Bei der Finanzierung  bestimmter Vorhaben werden Immobiliendarlehen nicht auf einmal  ausgezahlt. Sofern mehrere Auszahlungen, so genannte Teilauszahlungen,  erforderlich sind, können zusätzliche Kosten entstehen. Ob und in  welchen Fällen der Darlehensnehmer Teilauszahlungszuschläge zu  entrichten hat, ist im Darlehensvertrag festgehalten.

Bei den  Kontoführungsgebühren handelt es sich um Gebühren, die nicht nur  Darlehensnehmern bekannt sind. Wer bei einem Kreditinstitut ein Konto  führt (unabhängig davon, ob es sich um ein Girokonto oder um ein  Kreditkonto handelt), kann in Abhängigkeit von den getroffenen  Vertragsbedingungen dazu verpflichtet sein, diese Gebühren zu  entrichten.

Neben Kosten, die mit dem Darlehen in direkter  Verbindung stehen bzw. aus diesem resultieren, gibt es noch weitere Arte  von Kosten. Es folgt eine Übersicht der Kostenarten, die bei der  Aufnahme eines Immobiliendarlehens entstehen können, aber nicht  unmittelbar aus diesem resultieren.

Typische Kosten dieser Art  sind Schätzkosten. Sie werden fällig, wenn ein Gutachter bestellt werden  muss, der eine Ermittlung des Objektwertes durchführt. Die Höhe der  Gutachterkosten sollte nicht unterschätzt werden - allerdings sind die  Kosten nicht in allen Fällen vom Darlehensnehmer zu tragen.

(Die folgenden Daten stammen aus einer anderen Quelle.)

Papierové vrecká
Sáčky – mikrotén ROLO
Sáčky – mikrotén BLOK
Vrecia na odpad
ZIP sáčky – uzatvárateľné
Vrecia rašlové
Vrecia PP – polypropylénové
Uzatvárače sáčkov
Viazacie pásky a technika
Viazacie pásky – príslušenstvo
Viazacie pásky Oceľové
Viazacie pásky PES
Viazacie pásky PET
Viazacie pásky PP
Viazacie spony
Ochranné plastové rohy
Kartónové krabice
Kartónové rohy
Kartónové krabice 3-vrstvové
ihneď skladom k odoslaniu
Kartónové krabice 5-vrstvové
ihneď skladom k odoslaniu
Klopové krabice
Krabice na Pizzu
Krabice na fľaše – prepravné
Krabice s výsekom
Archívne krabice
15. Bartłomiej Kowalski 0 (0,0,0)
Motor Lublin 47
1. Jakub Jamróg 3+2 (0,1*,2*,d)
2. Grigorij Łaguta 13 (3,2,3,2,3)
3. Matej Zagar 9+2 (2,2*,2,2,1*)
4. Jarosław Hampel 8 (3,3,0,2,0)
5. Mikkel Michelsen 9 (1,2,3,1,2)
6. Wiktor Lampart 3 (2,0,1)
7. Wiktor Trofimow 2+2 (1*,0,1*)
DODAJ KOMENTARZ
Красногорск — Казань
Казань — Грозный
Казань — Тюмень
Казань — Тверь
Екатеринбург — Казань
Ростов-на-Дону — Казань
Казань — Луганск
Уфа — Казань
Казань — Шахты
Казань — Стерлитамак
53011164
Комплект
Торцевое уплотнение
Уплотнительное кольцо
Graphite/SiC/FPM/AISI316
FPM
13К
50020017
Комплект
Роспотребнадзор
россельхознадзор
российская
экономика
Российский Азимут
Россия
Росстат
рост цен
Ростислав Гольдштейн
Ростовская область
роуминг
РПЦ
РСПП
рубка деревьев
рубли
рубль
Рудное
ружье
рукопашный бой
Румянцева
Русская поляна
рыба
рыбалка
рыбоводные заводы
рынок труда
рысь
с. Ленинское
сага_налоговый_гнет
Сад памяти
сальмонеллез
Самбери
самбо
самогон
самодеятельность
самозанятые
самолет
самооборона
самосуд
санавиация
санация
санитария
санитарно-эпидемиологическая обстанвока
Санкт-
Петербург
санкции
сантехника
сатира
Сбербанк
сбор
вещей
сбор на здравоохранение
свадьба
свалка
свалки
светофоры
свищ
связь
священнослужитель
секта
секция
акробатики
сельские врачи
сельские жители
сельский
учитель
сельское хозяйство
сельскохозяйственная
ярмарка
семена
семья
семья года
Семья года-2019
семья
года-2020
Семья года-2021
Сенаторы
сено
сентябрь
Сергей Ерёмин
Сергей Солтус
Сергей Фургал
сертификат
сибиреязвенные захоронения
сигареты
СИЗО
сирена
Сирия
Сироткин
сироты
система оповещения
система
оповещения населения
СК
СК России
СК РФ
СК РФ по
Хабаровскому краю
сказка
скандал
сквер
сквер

Weitere  Kosten, die ebenfalls nicht unerheblich sind, können beim Abschluss  einer Restschuldversicherung anfallen. Bei diesen Kosten handelt es sich  schlichtweg um den Versicherungsbeitrag, der aus dem Abschluss der  Versicherung hervorgeht. Ob der Beitrag einmalig oder regelmäßig  entrichtet werden muss, hängt vom gewählten Versicherungsprodukt ab.

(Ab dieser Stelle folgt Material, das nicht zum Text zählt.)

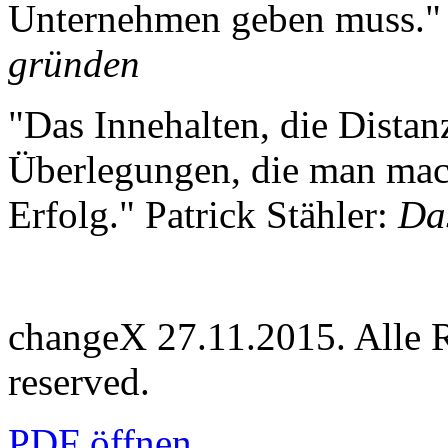
Unternehmen geben muss." 
gründen
"Das Innehalten, die Distanz
Überlegungen, die man macht
Erfolg." Patrick Stähler:
Da
changeX 27.11.2015. Alle Re
reserved.
PDF öffnen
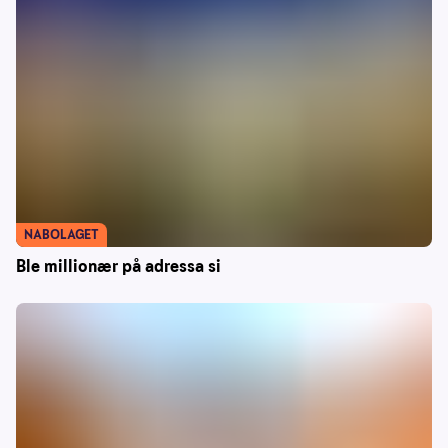
NABOLAGET
Ble millionær på adressa si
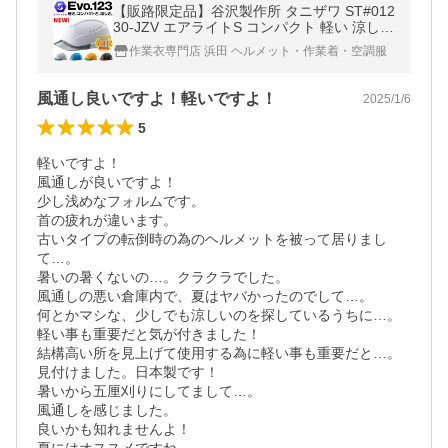
【販路限定品】谷沢製作所 タニザワ ST#012
30-JZV エアライトS コンパクト 軽い 涼しい
ヘルメット（通気孔付き）作業 工事用 土木
作業衣専門店 浜田 ヘルメット・作業着・空調服
建設 高所 安全 足場 Evo.123
風通し良いですよ！軽いですよ！
2025/1/6
5
軽いですよ！

風通しが良いですよ！

少し浅めなフォルムです。

首の疲れが違います。

古いタイプの転倒時の為のヘルメットを被って居りまし
て…。

暑いの暑くないの…。クラクラでした。

風通しの悪い倉庫内で、夏はヤバかったのでして…。

何とかマシな、少しでも涼しいのを探しているうちに…。

軽い事も重要だと気が付きました！

結構高い所を見上げて使用する為に軽い事も重要だと…。

見付けました。日本製です！

暑いから五厘刈りにしてまして…。

風通しを感じました。

良いかも知れませんよ！
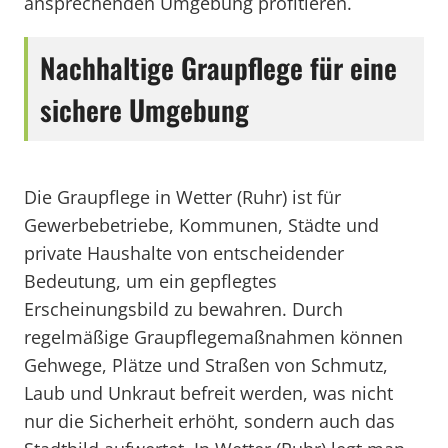
ansprechenden Umgebung profitieren.
Nachhaltige Graupflege für eine
sichere Umgebung
Die Graupflege in Wetter (Ruhr) ist für
Gewerbebetriebe, Kommunen, Städte und
private Haushalte von entscheidender
Bedeutung, um ein gepflegtes
Erscheinungsbild zu bewahren. Durch
regelmäßige Graupflegemaßnahmen können
Gehwege, Plätze und Straßen von Schmutz,
Laub und Unkraut befreit werden, was nicht
nur die Sicherheit erhöht, sondern auch das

Zu  guter Letzt soll auf das Zinsänderungsrisiko hingewiesen werden. Dieses  Risiko bezeichnet die Gefahr, dass sich der Zinssatz des  Immobiliendarlehens verändert bzw. ansteigt und es somit zu einem  automatischen Anstieg der Zinslast kommt. Es gibt zwei Situationen, in  denen das Zinsrisiko auftreten kann: zum einen wenn sich der  Darlehensnehmer für den Abschluss eines Darlehens mit variablem Zinssatz  entscheidet. Zum anderen kann es auftreten, wenn der Auslauf der  Zinsbindung bevorsteht und die Restschuld noch vergleichsweise hoch ist.  Durch eine optimale Gestaltung der Finanzierung kann das Zinsrisiko  jedoch drastisch minimiert oder sogar völlig ausgeschlossen werden.